On Tue, May 17, 2011 at 9:05 PM, Tobias Oelgarte <tobias.oelgarte@googlemail.com> wrote:
If we buy this contributions with a loss of liberty. Then yes. Nothing is as worthy as liberty.

Am 17.05.2011 10:22, schrieb Gnangarra:
Is this picture worth more than 137,000 news images,
Is this picture worth the loss of xontributions from GLAM organisations
Is this picture worth the cost of denying other contributors the opportunity to participate.

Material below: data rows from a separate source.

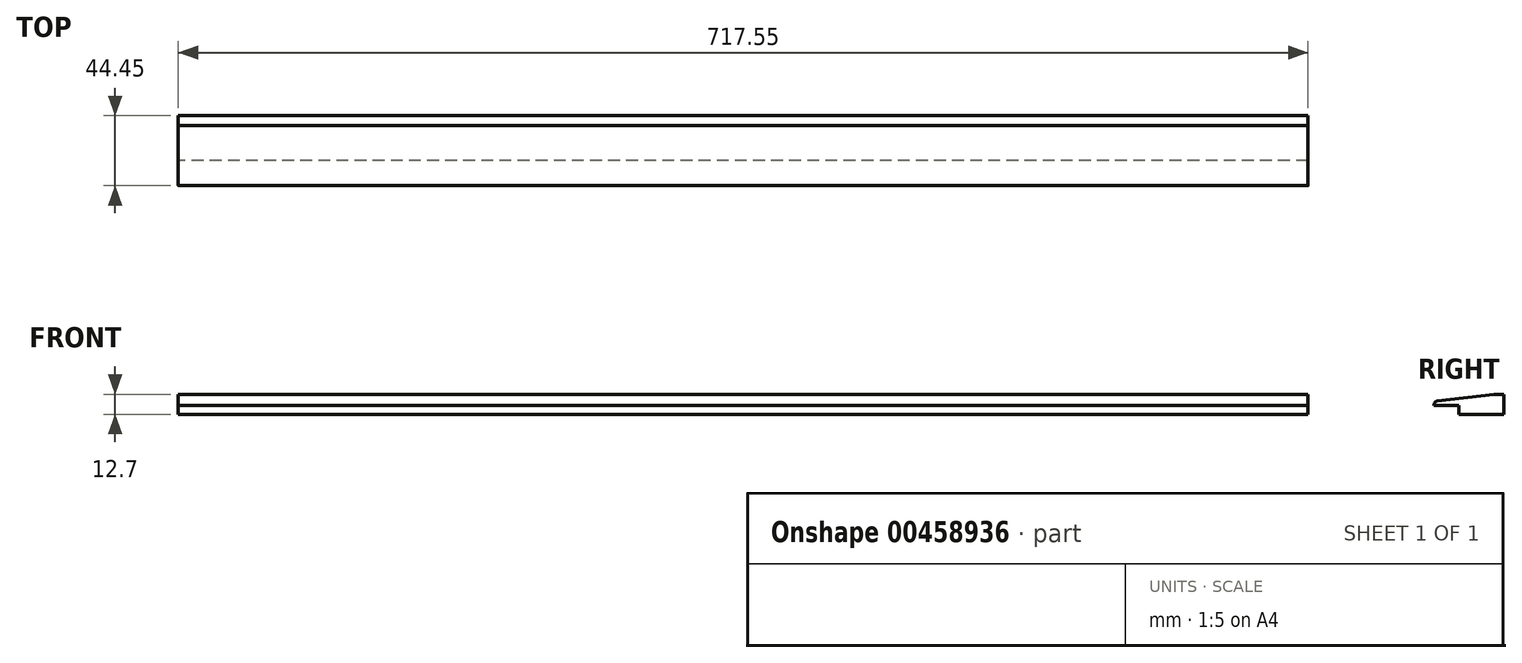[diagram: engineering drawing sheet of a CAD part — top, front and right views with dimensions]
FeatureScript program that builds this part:
annotation { "Feature Type Name" : "Feature", "Feature Type Description" : "" }
export const myFeature = defineFeature(function(context is Context, id is Id, definition is map)
    precondition{}
    {
        {
            var Q0;
            Q0=qCreatedBy(makeId("Right.planeOp"),FACE);
            var sketch = newSketch(context, id + "F0", { "sketchPlane" : qUnion([Q0])});
            skLineSegment(sketch, "E0.bottom", {"start": v(15.88, -0.07) * mm, "end": v(44.45, -0.07) * mm});
            skLineSegment(sketch, "E0.top", {"start": v(38.1, 12.63) * mm, "end": v(44.45, 12.63) * mm});
            skLineSegment(sketch, "E0.left", {"start": v(0, 5.51) * mm, "end": v(0, 5.8) * mm});
            skLineSegment(sketch, "E0.right", {"start": v(44.45, -0.07) * mm, "end": v(44.45, 12.63) * mm});
            skLineSegment(sketch, "E1.top", {"start": v(0, 5.51) * mm, "end": v(15.88, 5.51) * mm});
            skLineSegment(sketch, "E1.right", {"start": v(15.88, -0.07) * mm, "end": v(15.88, 5.51) * mm});
            skLineSegment(sketch, "E2", {"start": v(2.24, 8.32) * mm, "end": v(38.1, 12.63) * mm});
            skPoint(sketch, "E3.visualSharp", {"position": v(0, 8.05) * mm});
            skArc(sketch, "E3.filletArc", {"start": v(2.24, 8.32) * mm, "mid": v(0.64, 7.49) * mm, "end": v(0, 5.8) * mm});
            skSolve(sketch);
        }
        {
            var Q0;
            Q0 = qSketchRegion(id + "F0", true);
            extrude(context, id + "F1", {"entities" : qUnion([Q0]), "depth" : 717.55 * mm});
        }
    });
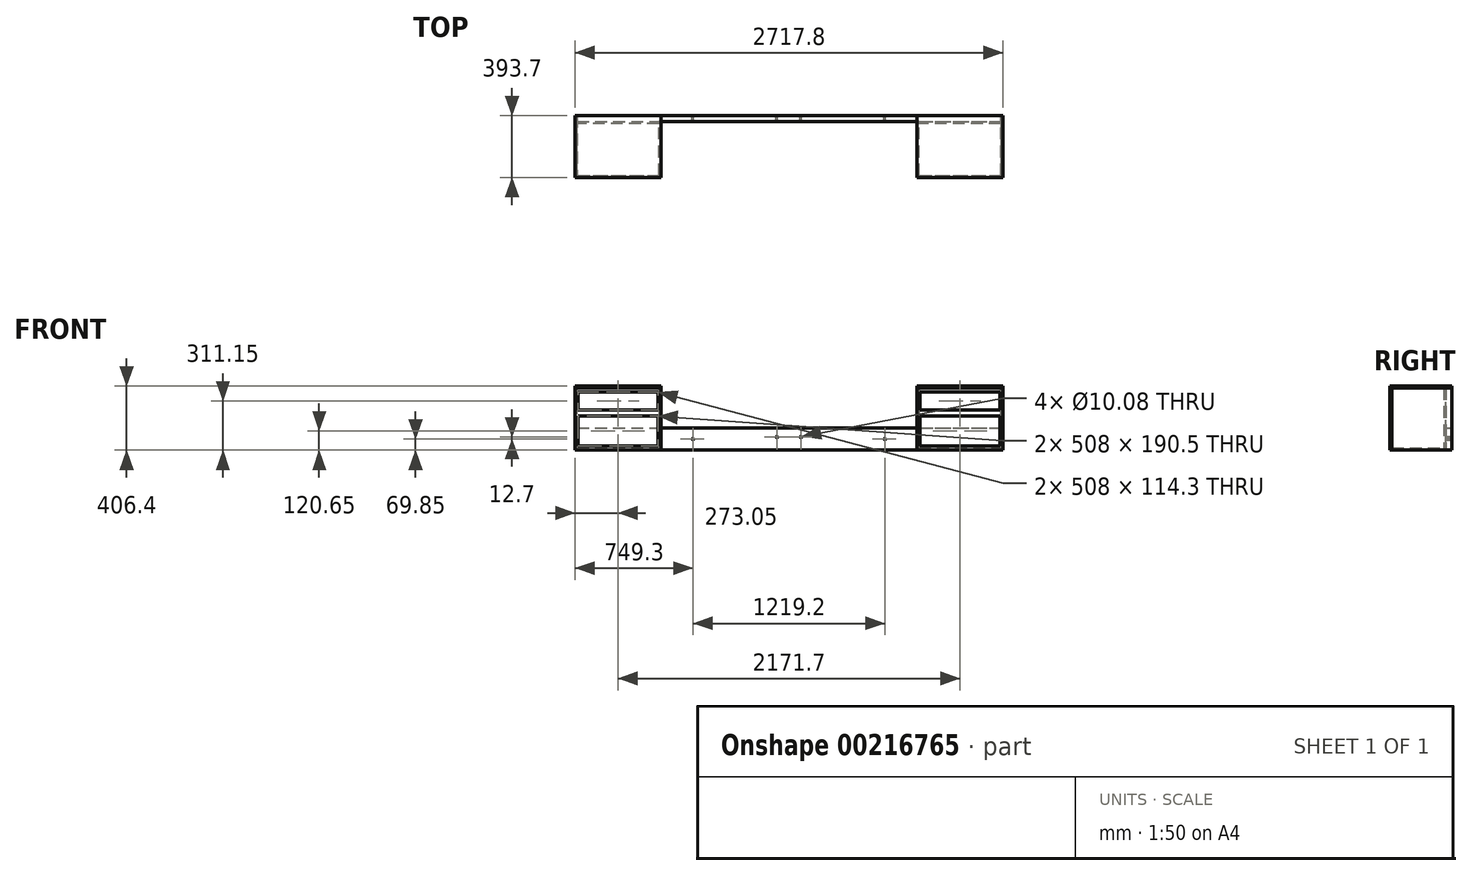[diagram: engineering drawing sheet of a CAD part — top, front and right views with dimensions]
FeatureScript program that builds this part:
annotation { "Feature Type Name" : "Feature", "Feature Type Description" : "" }
export const myFeature = defineFeature(function(context is Context, id is Id, definition is map)
    precondition{}
    {
        {
            var Q0;
            Q0=qCreatedBy(makeId("Front.planeOp"),FACE);
            var sketch = newSketch(context, id + "F0", { "sketchPlane" : qUnion([Q0])});
            skLineSegment(sketch, "E0.bottom", {"start": v(0, 0) * mm, "end": v(2692.4, 0) * mm});
            skLineSegment(sketch, "E0.top", {"start": v(0, 139.7) * mm, "end": v(2692.4, 139.7) * mm});
            skLineSegment(sketch, "E0.left", {"start": v(0, 0) * mm, "end": v(0, 139.7) * mm});
            skLineSegment(sketch, "E0.right", {"start": v(2692.4, 0) * mm, "end": v(2692.4, 139.7) * mm});
            skSolve(sketch);
        }
        {
            var Q0;
            Q0=makeQuery(id+"F0.imprint","IMPRINT",FACE,{"disambiguationData":[TD([[makeQuery(id+"F0.imprint","IMPRINT",EDGE,{"derivedFrom":sQuery(id+"F0.wireOp",EDGE,"E0.bottom")}),1.0]])]});
            extrude(context, id + "F1", {"entities" : qUnion([Q0]), "depth" : 38.1 * mm});
        }
        {
            var Q0;
            Q0=makeQuery(id+"F1.opExtrude","CAP_FACE",FACE,{"disambiguationData":[OSD([sQuery(id+"F0.wireOp",EDGE,"E0.bottom"),sQuery(id+"F0.wireOp",EDGE,"E0.top"),sQuery(id+"F0.wireOp",EDGE,"E0.left"),sQuery(id+"F0.wireOp",EDGE,"E0.right")])],"isStart":false});
            var sketch = newSketch(context, id + "F2", { "sketchPlane" : qUnion([Q0])});
            skLineSegment(sketch, "E1", {"start": v(533.4, 139.7) * mm, "end": v(533.4, 0) * mm});
            skLineSegment(sketch, "E2", {"start": v(2159, 0) * mm, "end": v(2159, 139.7) * mm});
            skSolve(sketch);
        }
        {
            var Q0;
            Q0=makeQuery(id+"F1.opExtrude","SWEPT_FACE",FACE,{"disambiguationData":[OSD([sQuery(id+"F0.wireOp",EDGE,"E0.left")])]});
            var sketch = newSketch(context, id + "F3", { "sketchPlane" : qUnion([Q0])});
            skLineSegment(sketch, "E3.bottom", {"start": v(0, 0) * mm, "end": v(381, 0) * mm});
            skLineSegment(sketch, "E3.top", {"start": v(0, 393.7) * mm, "end": v(381, 393.7) * mm});
            skLineSegment(sketch, "E3.left", {"start": v(0, 0) * mm, "end": v(0, 393.7) * mm});
            skLineSegment(sketch, "E3.right", {"start": v(381, 0) * mm, "end": v(381, 393.7) * mm});
            skSolve(sketch);
        }
        {
            var Q0;
            {var subQ4=sQuery(id+"F3.wireOp",EDGE,"E3.top");Q0=makeQuery(id+"F3.imprint","IMPRINT",FACE,{"disambiguationData":[TD([[makeQuery(id+"F3.imprint","IMPRINT",EDGE,{"derivedFrom":subQ4}),-1.0]])]});}
            var Q1;
            {var subQ3=sQuery(id+"F0.wireOp",EDGE,"E0.left");var subQ4=makeQuery(id+"F1.opExtrude","CAP_EDGE",EDGE,{"disambiguationData":[OSD([subQ3])],"isStart":false});Q1=makeQuery(id+"F3.imprint","IMPRINT",FACE,{"disambiguationData":[TD([[makeQuery(id+"F3.imprint","IMPRINT",EDGE,{"derivedFrom":subQ4}),1.0]])]});}
            extrude(context, id + "F4", {"entities" : qUnion([Q0, Q1]), "depth" : 12.7 * mm});
        }
        {
            var Q0;
            Q0=makeQuery(id+"F4.opExtrude","SWEPT_BODY",BODY,{"disambiguationData":[OSD([sQuery(id+"F3.wireOp",EDGE,"E3.bottom"),sQuery(id+"F3.wireOp",EDGE,"E3.top"),sQuery(id+"F3.wireOp",EDGE,"E3.left"),sQuery(id+"F3.wireOp",EDGE,"E3.right")])]});
            transform(context, id + "F5", {"entities" : qUnion([Q0]), "transformType" : TransformType.TRANSLATION_3D, "dx" : 2705.1 * mm, "dy" : 0 * mm, "dz" : 0 * mm, "makeCopy" : true});
        }
        {
            var Q0;
            {var subQ0=sQuery(id+"F2.wireOp",EDGE,"E1");Q0=makeQuery(id+"F2.imprint","IMPRINT",FACE,{"disambiguationData":[TD([[makeQuery(id+"F2.imprint","IMPRINT",EDGE,{"derivedFrom":subQ0}),-1.0]])]});}
            var sketch = newSketch(context, id + "F6", { "sketchPlane" : qUnion([Q0])});
            skLineSegment(sketch, "E4.0", {"start": v(533.4, 139.7) * mm, "end": v(533.4, 0) * mm});
            skLineSegment(sketch, "E5.bottom", {"start": v(533.4, 0) * mm, "end": v(520.7, 0) * mm});
            skLineSegment(sketch, "E5.top", {"start": v(533.4, 393.7) * mm, "end": v(520.7, 393.7) * mm});
            skLineSegment(sketch, "E5.left", {"start": v(533.4, 0) * mm, "end": v(533.4, 393.7) * mm});
            skLineSegment(sketch, "E5.right", {"start": v(520.7, 0) * mm, "end": v(520.7, 393.7) * mm});
            skSolve(sketch);
        }
        {
            var Q0;
            {var subQ0=sQuery(id+"F6.wireOp",EDGE,"E5.top");Q0=makeQuery(id+"F6.imprint","IMPRINT",FACE,{"disambiguationData":[TD([[makeQuery(id+"F6.imprint","IMPRINT",EDGE,{"derivedFrom":subQ0}),1.0]])]});}
            var Q1;
            {var subQ0=sQuery(id+"F6.wireOp",EDGE,"E5.bottom");Q1=makeQuery(id+"F6.imprint","IMPRINT",FACE,{"disambiguationData":[TD([[makeQuery(id+"F6.imprint","IMPRINT",EDGE,{"derivedFrom":subQ0}),1.0]])]});}
            var Q2;
            Q2=makeQuery(id+"F4.opExtrude","SWEPT_FACE",FACE,{"disambiguationData":[OSD([sQuery(id+"F3.wireOp",EDGE,"E3.right")])]});
            extrude(context, id + "F7", {"entities" : qUnion([Q0, Q1]), "endBound" : BoundingType.UP_TO_SURFACE, "endBoundEntityFace" : qUnion([Q2]), "depth" : 25.4 * mm});
        }
        {
            var Q0;
            Q0=makeQuery(id+"F7.opExtrude","SWEPT_BODY",BODY,{"disambiguationData":[OSD([sQuery(id+"F6.wireOp",EDGE,"E5.bottom"),sQuery(id+"F6.wireOp",EDGE,"E5.top"),sQuery(id+"F6.wireOp",EDGE,"E5.left"),sQuery(id+"F6.wireOp",EDGE,"E5.right")])]});
            transform(context, id + "F8", {"entities" : qUnion([Q0]), "transformType" : TransformType.TRANSLATION_3D, "dx" : 1638.3 * mm, "dy" : 0 * mm, "dz" : 0 * mm, "makeCopy" : true});
        }
        {
            var Q0;
            Q0=makeQuery(id+"F4.opExtrude","CAP_FACE",FACE,{"disambiguationData":[OSD([sQuery(id+"F3.wireOp",EDGE,"E3.bottom"),sQuery(id+"F3.wireOp",EDGE,"E3.top"),sQuery(id+"F3.wireOp",EDGE,"E3.left"),sQuery(id+"F3.wireOp",EDGE,"E3.right")])],"isStart":true});
            var sketch = newSketch(context, id + "F9", { "sketchPlane" : qUnion([Q0])});
            skLineSegment(sketch, "E6.0", {"start": v(-38.1, 0) * mm, "end": v(-38.1, 139.7) * mm});
            skLineSegment(sketch, "E7.top", {"start": v(-38.1, 393.7) * mm, "end": v(-50.8, 393.7) * mm});
            skLineSegment(sketch, "E7.left", {"start": v(-38.1, 12.7) * mm, "end": v(-38.1, 393.7) * mm});
            skLineSegment(sketch, "E7.right", {"start": v(-50.8, 12.7) * mm, "end": v(-50.8, 393.7) * mm});
            skLineSegment(sketch, "E8", {"start": v(-50.8, 12.7) * mm, "end": v(-38.1, 12.7) * mm});
            skSolve(sketch);
        }
        {
            var Q0;
            {var subQ3=sQuery(id+"F9.wireOp",EDGE,"E7.top");Q0=makeQuery(id+"F9.imprint","IMPRINT",FACE,{"disambiguationData":[TD([[makeQuery(id+"F9.imprint","IMPRINT",EDGE,{"derivedFrom":subQ3}),1.0]])]});}
            extrude(context, id + "F10", {"entities" : qUnion([Q0]), "endBound" : BoundingType.UP_TO_NEXT, "depth" : 25.4 * mm});
        }
        {
            var Q0;
            Q0=makeQuery(id+"F10.opExtrude","SWEPT_BODY",BODY,{"disambiguationData":[OSD([sQuery(id+"F9.wireOp",EDGE,"E7.top"),sQuery(id+"F9.wireOp",EDGE,"E7.left"),sQuery(id+"F9.wireOp",EDGE,"E7.right"),sQuery(id+"F9.wireOp",EDGE,"E8")])]});
            transform(context, id + "F11", {"entities" : qUnion([Q0]), "transformType" : TransformType.TRANSLATION_3D, "dx" : 2171.7 * mm, "dy" : 0 * mm, "dz" : 0 * mm, "makeCopy" : true});
        }
        {
            var Q0;
            {var subQ0=sQuery(id+"F2.wireOp",EDGE,"E1");Q0=makeQuery(id+"F2.imprint","IMPRINT",FACE,{"disambiguationData":[TD([[makeQuery(id+"F2.imprint","IMPRINT",EDGE,{"derivedFrom":subQ0}),-1.0]])]});}
            var sketch = newSketch(context, id + "F12", { "sketchPlane" : qUnion([Q0])});
            skLineSegment(sketch, "E9.0", {"start": v(520.7, 12.7) * mm, "end": v(0, 12.7) * mm});
            skLineSegment(sketch, "E10.0", {"start": v(0, 0) * mm, "end": v(0, 139.7) * mm});
            skLineSegment(sketch, "E11.0", {"start": v(520.7, 0) * mm, "end": v(520.7, 393.7) * mm});
            skLineSegment(sketch, "E12.bottom", {"start": v(520.7, 0) * mm, "end": v(0, 0) * mm});
            skLineSegment(sketch, "E12.left", {"start": v(520.7, 0) * mm, "end": v(520.7, 12.7) * mm});
            skLineSegment(sketch, "E12.right", {"start": v(0, 0) * mm, "end": v(0, 12.7) * mm});
            skSolve(sketch);
        }
        {
            var Q0;
            Q0 = qSketchRegion(id + "F12", true);
            var Q1;
            Q1=makeQuery(id+"F4.opExtrude","SWEPT_FACE",FACE,{"disambiguationData":[OSD([sQuery(id+"F3.wireOp",EDGE,"E3.right")])]});
            extrude(context, id + "F13", {"entities" : qUnion([Q0]), "endBound" : BoundingType.UP_TO_SURFACE, "endBoundEntityFace" : qUnion([Q1]), "depth" : 25.4 * mm});
        }
        {
            var Q0;
            Q0=makeQuery(id+"F13.opExtrude","SWEPT_BODY",BODY,{"disambiguationData":[OSD([sQuery(id+"F12.wireOp",EDGE,"E12.bottom"),sQuery(id+"F12.wireOp",EDGE,"E9.0"),sQuery(id+"F12.wireOp",EDGE,"E12.left"),sQuery(id+"F12.wireOp",EDGE,"E12.right")])]});
            transform(context, id + "F14", {"entities" : qUnion([Q0]), "transformType" : TransformType.TRANSLATION_3D, "dx" : 2171.7 * mm, "dy" : 0 * mm, "dz" : 0 * mm, "makeCopy" : true});
        }
        {
            var Q0;
            Q0=makeQuery(id+"F8.opPattern","COPY",FACE,{"derivedFrom":makeQuery(id+"F7.opExtrude","CAP_FACE",FACE,{"disambiguationData":[OSD([sQuery(id+"F6.wireOp",EDGE,"E5.bottom"),sQuery(id+"F6.wireOp",EDGE,"E5.top"),sQuery(id+"F6.wireOp",EDGE,"E5.left"),sQuery(id+"F6.wireOp",EDGE,"E5.right")])],"isStart":false}),"instanceName":"1"});
            var sketch = newSketch(context, id + "F15", { "sketchPlane" : qUnion([Q0])});
            skLineSegment(sketch, "E13.0", {"start": v(2705.1, 0) * mm, "end": v(2705.1, 393.7) * mm});
            skLineSegment(sketch, "E14.bottom", {"start": v(2159, 0) * mm, "end": v(2705.1, 0) * mm});
            skLineSegment(sketch, "E14.top", {"start": v(2159, 393.7) * mm, "end": v(2705.1, 393.7) * mm});
            skLineSegment(sketch, "E14.left", {"start": v(2159, 0) * mm, "end": v(2159, 393.7) * mm});
            skLineSegment(sketch, "E15.bottom", {"start": v(2178.05, 368.3) * mm, "end": v(2686.05, 368.3) * mm});
            skLineSegment(sketch, "E15.top", {"start": v(2178.05, 254) * mm, "end": v(2686.05, 254) * mm});
            skLineSegment(sketch, "E15.left", {"start": v(2178.05, 368.3) * mm, "end": v(2178.05, 254) * mm});
            skLineSegment(sketch, "E15.right", {"start": v(2686.05, 368.3) * mm, "end": v(2686.05, 254) * mm});
            skLineSegment(sketch, "E16.bottom", {"start": v(2178.05, 215.9) * mm, "end": v(2686.05, 215.9) * mm});
            skLineSegment(sketch, "E16.top", {"start": v(2178.05, 25.4) * mm, "end": v(2686.05, 25.4) * mm});
            skLineSegment(sketch, "E16.left", {"start": v(2178.05, 215.9) * mm, "end": v(2178.05, 25.4) * mm});
            skLineSegment(sketch, "E16.right", {"start": v(2686.05, 215.9) * mm, "end": v(2686.05, 25.4) * mm});
            skSolve(sketch);
        }
        {
            var Q0;
            {var subQ5=sQuery(id+"F15.wireOp",EDGE,"E13.0");Q0=makeQuery(id+"F15.imprint","IMPRINT",FACE,{"disambiguationData":[TD([[makeQuery(id+"F15.imprint","IMPRINT",EDGE,{"derivedFrom":subQ5}),1.0]])]});}
            var Q1;
            {var subQ5=sQuery(id+"F15.wireOp",EDGE,"E14.left");Q1=makeQuery(id+"F15.imprint","IMPRINT",FACE,{"disambiguationData":[TD([[makeQuery(id+"F15.imprint","IMPRINT",EDGE,{"derivedFrom":subQ5}),1.0]])]});}
            extrude(context, id + "F16", {"entities" : qUnion([Q0, Q1]), "depth" : 12.7 * mm});
        }
        {
            var Q0;
            Q0=makeQuery(id+"F16.opExtrude","SWEPT_BODY",BODY,{"disambiguationData":[OSD([sQuery(id+"F15.wireOp",EDGE,"E14.bottom"),sQuery(id+"F15.wireOp",EDGE,"E14.top"),sQuery(id+"F15.wireOp",EDGE,"E14.left"),sQuery(id+"F15.wireOp",EDGE,"E13.0"),sQuery(id+"F15.wireOp",EDGE,"E15.bottom"),sQuery(id+"F15.wireOp",EDGE,"E15.top"),sQuery(id+"F15.wireOp",EDGE,"E15.left"),sQuery(id+"F15.wireOp",EDGE,"E15.right"),sQuery(id+"F15.wireOp",EDGE,"E16.bottom"),sQuery(id+"F15.wireOp",EDGE,"E16.top"),sQuery(id+"F15.wireOp",EDGE,"E16.left"),sQuery(id+"F15.wireOp",EDGE,"E16.right")])]});
            transform(context, id + "F17", {"entities" : qUnion([Q0]), "transformType" : TransformType.TRANSLATION_3D, "dx" : -2171.7 * mm, "dy" : 0 * mm, "dz" : 0 * mm, "makeCopy" : true});
        }
        {
            var Q0;
            Q0=makeQuery(id+"F4.opExtrude","SWEPT_FACE",FACE,{"disambiguationData":[OSD([sQuery(id+"F3.wireOp",EDGE,"E3.top")])]});
            var sketch = newSketch(context, id + "F18", { "sketchPlane" : qUnion([Q0])});
            skLineSegment(sketch, "E17.0", {"start": v(-12.7, -393.7) * mm, "end": v(533.4, -393.7) * mm});
            skLineSegment(sketch, "E18.bottom", {"start": v(-12.7, 0) * mm, "end": v(533.4, 0) * mm});
            skLineSegment(sketch, "E18.left", {"start": v(-12.7, 0) * mm, "end": v(-12.7, -393.7) * mm});
            skLineSegment(sketch, "E18.right", {"start": v(533.4, 0) * mm, "end": v(533.4, -393.7) * mm});
            skSolve(sketch);
        }
        {
            var Q0;
            {var subQ3=sQuery(id+"F18.wireOp",EDGE,"E17.0");Q0=makeQuery(id+"F18.imprint","IMPRINT",FACE,{"disambiguationData":[TD([[makeQuery(id+"F18.imprint","IMPRINT",EDGE,{"derivedFrom":subQ3}),1.0]])]});}
            var Q1;
            {var subQ1=sQuery(id+"F3.wireOp",EDGE,"E3.top");var subQ2=makeQuery(id+"F4.opExtrude","CAP_EDGE",EDGE,{"disambiguationData":[OSD([subQ1])],"isStart":true});Q1=makeQuery(id+"F18.imprint","IMPRINT",FACE,{"disambiguationData":[TD([[makeQuery(id+"F18.imprint","IMPRINT",EDGE,{"derivedFrom":subQ2}),-1.0]])]});}
            extrude(context, id + "F19", {"entities" : qUnion([Q0, Q1]), "depth" : 12.7 * mm});
        }
        {
            var Q0;
            Q0=makeQuery(id+"F19.opExtrude","SWEPT_BODY",BODY,{"disambiguationData":[OSD([sQuery(id+"F18.wireOp",EDGE,"E18.bottom"),sQuery(id+"F18.wireOp",EDGE,"E17.0"),sQuery(id+"F18.wireOp",EDGE,"E18.left"),sQuery(id+"F18.wireOp",EDGE,"E18.right")])]});
            transform(context, id + "F20", {"entities" : qUnion([Q0]), "transformType" : TransformType.TRANSLATION_3D, "dx" : 2171.7 * mm, "dy" : 0 * mm, "dz" : 0 * mm, "makeCopy" : true});
        }
        {
            var Q0;
            Q0=makeQuery(id+"F1.opExtrude","CAP_FACE",FACE,{"disambiguationData":[OSD([sQuery(id+"F0.wireOp",EDGE,"E0.bottom"),sQuery(id+"F0.wireOp",EDGE,"E0.top"),sQuery(id+"F0.wireOp",EDGE,"E0.left"),sQuery(id+"F0.wireOp",EDGE,"E0.right")])],"isStart":true});
            var sketch = newSketch(context, id + "F21", { "sketchPlane" : qUnion([Q0])});
            skPoint(sketch, "E19", {"position": v(-1955.8, 69.85) * mm});
            skPoint(sketch, "E20", {"position": v(-736.6, 69.85) * mm});
            skPoint(sketch, "E21", {"position": v(-1270, 82.55) * mm});
            skPoint(sketch, "E22", {"position": v(-1422.4, 82.55) * mm});
            skSolve(sketch);
        }
        {
            var Q0;
            Q0=sQuery(id+"F21.wireOp",VERTEX,"E19");
            var Q1;
            Q1=sQuery(id+"F21.wireOp",VERTEX,"E22");
            var Q2;
            Q2=sQuery(id+"F21.wireOp",VERTEX,"E21");
            var Q3;
            Q3=sQuery(id+"F21.wireOp",VERTEX,"E20");
            var Q4;
            Q4=makeQuery(id+"F1.opExtrude","SWEPT_BODY",BODY,{"disambiguationData":[OSD([sQuery(id+"F0.wireOp",EDGE,"E0.bottom"),sQuery(id+"F0.wireOp",EDGE,"E0.top"),sQuery(id+"F0.wireOp",EDGE,"E0.left"),sQuery(id+"F0.wireOp",EDGE,"E0.right")])]});
            hole(context, id + "F22", {"style" : HoleStyle.SIMPLE, "endStyle" : HoleEndStyle.BLIND, "standardTappedOrClearance" : lookupTablePath({ "standard" : "ANSI", "fit" : "Normal (ASME)", "size" : "3/8", "type" : "Clearance" }), "standardBlindInLast" : lookupTablePath({ "fit" : "Free", "standard" : "ANSI", "size" : "3/8", "type" : "Clearance" }), "holeDiameter" : 10.08 * mm, "holeDepth" : 50.8 * mm, "startFromSketch" : true, "locations" : qUnion([Q0, Q1, Q2, Q3]), "scope" : qUnion([Q4])});
        }
    });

On 17 May 2011 16:16, Tobias Oelgarte <tobias.oelgarte@googlemail.com> wrote:
Am 17.05.2011 02:34, schrieb Neil Kandalgaonkar:
> On 5/16/11 8:21 PM, Cary Bass wrote:
>> We need an active group of contributors who represent at the very least
>> some cross-section of not only Commons contributors but of interested
>> re-users of Commons content to actively monitor and maintain the POTD.
>> This is not the first time that something inappropriate for Main Page
>> content has appeared and I doubt it will be the last.
> That is definitely a practical solution. POTD are scheduled long in
> advance, so that could solve the problems here pretty quickly. The image
> in question is, IMO, unambiguously inappropriate for Commons, and this
> shouldn't have been a difficult debate.
>
> On the other hand it feels a bit wrong to me. In that case we're asking
> groups that are relatively underrepresented in Wiki culture to take on
> the role of policing. I feel like they ought to have some rights to a
> welcoming environment as a baseline. That said, in a wiki context, it
> seems to be impossible to achieve such baseline freedoms, as long as the
> offenders have large amounts of free time.
>
> So some people are going to have to make the sacrifices to change the
> culture.
>
> Another worry: if there's a "quality control board", officially or
> unofficially, they can start to take that role too seriously or become
> captured by various radical factions. But I guess we have to take that
> chance.
>
>
Another board for decisions? Just leave the communities alone. They can
handle it very well on their own. Any board i know failed in so many
points. An good example from the German Wikipedia is the
"Schiedsgericht". This is the last call if some users can't be stopped
from offending each other. But this board isn't trusted at all and
constantly breaks down. Just because it is seen as needless.

What im seeing here is the construction of an government which isn't
even democratic, getting very close to a dictatorship. Or as we said in
the GDR: One party, elected by itself.